Case Study 11.2: Exam vs Degree
In s20x: Functions for University of Auckland Course STATS 201/208 Data Analysis

## Do not delete this!
## It loads the s20x library for you. If you delete it 
## your document may not compile it.
require(s20x)

knitr::opts_chunk$set(
  dev = "png",
  fig.ext = "png",
  dpi = 96
)

require(emmeans)

Problem

We want to quantify the expected final exam mark (out of 100) in Stats 20x for each type of degree. In particular, we want to investigate whether there is a "degree" effect on the final exam mark.

The variables of interest were:

Exam: A student's exam mark out of 100.
Degree: A four-level factor with levels corresponding to a student's degree.
- "BA", "BCom", "BSc", and "Other".

Question of Interest

Is the degree a student is enrolled for related to their final 20x exam score?

Read in and Inspect the Data

load(system.file("extdata", "Stats20x.df.rda", package = "s20x"))

Stats20x.df = read.table("STATS20x.txt", header = T)

Stats20x.df$Degree=factor(Stats20x.df$Degree)
#Draw boxplot
plot(Exam ~ Degree, data = Stats20x.df)
#Summary stats:
summaryStats(Exam ~ Degree, Stats20x.df)

The "BSc" group is centred noticeably lower than the others. The standard deviations are within a factor of two from smallest to largest, so we can accept the equality of variance assumption. (The midspreads do exceed the factor-of-two rule-of-thumb, so we might need to be cautious in our interpretations.)

Model Building and Check Assumptions

degree.fit = lm(Exam ~ Degree, data = Stats20x.df)
modelcheck(degree.fit)
anova(degree.fit)
summary(degree.fit)

Multiple Comparisons Output

options(digits=4)
pairs(emmeans(degree.fit, ~Degree), infer=T)

options(digits=4)
stats.pair=as.data.frame(pairs(emmeans(degree.fit, ~Degree), infer=T))
conf1=subset(stats.pair, p.value<0.05)
resultStr1 = paste0(sprintf("%.0f", conf1$lower.CL), " and ", sprintf("%.0f", conf1$upper.CL))
resultStr2 = paste0(sprintf("%.0f", abs(conf1$upper.CL)), " and ", sprintf("%.0f", abs(conf1$lower.CL)))

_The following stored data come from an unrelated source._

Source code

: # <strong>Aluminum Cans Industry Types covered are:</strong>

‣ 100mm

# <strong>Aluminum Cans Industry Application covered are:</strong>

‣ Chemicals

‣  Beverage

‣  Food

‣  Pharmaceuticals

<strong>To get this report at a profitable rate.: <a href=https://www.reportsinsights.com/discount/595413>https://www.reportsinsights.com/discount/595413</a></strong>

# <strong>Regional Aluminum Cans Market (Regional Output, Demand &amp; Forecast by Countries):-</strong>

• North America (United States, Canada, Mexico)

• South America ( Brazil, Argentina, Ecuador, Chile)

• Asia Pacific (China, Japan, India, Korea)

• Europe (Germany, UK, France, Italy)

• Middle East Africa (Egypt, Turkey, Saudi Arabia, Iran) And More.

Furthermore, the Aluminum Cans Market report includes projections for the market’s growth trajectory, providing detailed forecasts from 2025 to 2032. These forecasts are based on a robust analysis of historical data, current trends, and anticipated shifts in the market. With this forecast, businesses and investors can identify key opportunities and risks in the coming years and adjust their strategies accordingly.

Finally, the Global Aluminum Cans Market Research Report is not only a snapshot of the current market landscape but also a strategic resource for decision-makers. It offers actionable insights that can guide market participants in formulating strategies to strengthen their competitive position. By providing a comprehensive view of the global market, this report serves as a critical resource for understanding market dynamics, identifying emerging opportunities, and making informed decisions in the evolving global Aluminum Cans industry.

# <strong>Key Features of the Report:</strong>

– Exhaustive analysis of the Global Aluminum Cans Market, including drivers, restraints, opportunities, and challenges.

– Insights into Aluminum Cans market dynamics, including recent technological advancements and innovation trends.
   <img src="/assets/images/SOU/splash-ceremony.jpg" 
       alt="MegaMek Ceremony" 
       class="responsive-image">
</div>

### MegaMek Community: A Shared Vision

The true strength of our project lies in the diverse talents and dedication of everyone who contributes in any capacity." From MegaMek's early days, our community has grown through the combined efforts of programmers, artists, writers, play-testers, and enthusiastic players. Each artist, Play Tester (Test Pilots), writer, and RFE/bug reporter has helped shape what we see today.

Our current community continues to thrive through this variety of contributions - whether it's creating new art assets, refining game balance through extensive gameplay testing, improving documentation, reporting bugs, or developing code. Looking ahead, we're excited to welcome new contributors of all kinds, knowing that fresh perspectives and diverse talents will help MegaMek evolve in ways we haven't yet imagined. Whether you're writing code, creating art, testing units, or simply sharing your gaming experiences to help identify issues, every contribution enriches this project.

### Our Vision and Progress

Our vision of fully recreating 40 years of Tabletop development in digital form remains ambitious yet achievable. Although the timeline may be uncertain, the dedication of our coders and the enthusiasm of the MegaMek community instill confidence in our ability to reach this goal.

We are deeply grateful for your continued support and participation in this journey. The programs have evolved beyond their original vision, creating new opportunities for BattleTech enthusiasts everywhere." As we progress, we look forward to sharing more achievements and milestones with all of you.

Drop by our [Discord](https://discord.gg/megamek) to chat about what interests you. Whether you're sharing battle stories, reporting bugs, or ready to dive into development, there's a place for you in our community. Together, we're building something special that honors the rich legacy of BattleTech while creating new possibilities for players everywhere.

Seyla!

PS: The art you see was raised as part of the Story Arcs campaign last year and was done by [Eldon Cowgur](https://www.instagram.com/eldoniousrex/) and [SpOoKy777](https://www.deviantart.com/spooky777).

Methods and Assumption Checks

We wish to explain exam marks using degree, a factor with four levels, so we fitted a One-way ANOVA model to these data.

The model assumptions seem satisfied.

Our final model is $$\text{Exam}_i = \beta_0 + \beta_1 \times Degree.BCom_i + \beta_2 \times Degree.BSc_i + \beta_3 \times Degree.Other_i + \epsilon_i,$$ where $Degree.x_i$ is 1 if a student is enrolled in degree $x$ and 0 otherwise (with $x \in {\text{BCom}, \text{BSc}, \text{Other}}$), and $\epsilon_i \sim iid~N(0,\sigma^2)$.

Alternatively, our final model could be written as $$\text{Exam}{ij} = \mu + \alpha_i + \epsilon{ij},$$ where $\mu$ is the overall mean exam mark and $\alpha_i$ is the effect of being in the $i$th degree (with $i \in {\text{BA}, \text{BCom}, \text{BSc}, \text{Other}}$), and $\epsilon_{ij} \sim iid~N(0,\sigma^2)$.

Our model explained 13.2% of the variability in students' exam marks.

Executive Summary

Is the degree a student is enrolled in related to their final 20x exam mark?

We do have evidence that expected exam marks were not identical between the four degree groups (Ba, BCom, BSc, and Other). However, the only significant differences we found were that BSc students had lower marks than BCom and Other degree students.

With 95% confidence we can say that:

on average, "BSc" students do worse than "BCom" students by between r resultStr1[1] marks.
on average, "BSc" students do worse than "Other" students by between r resultStr2[2] marks.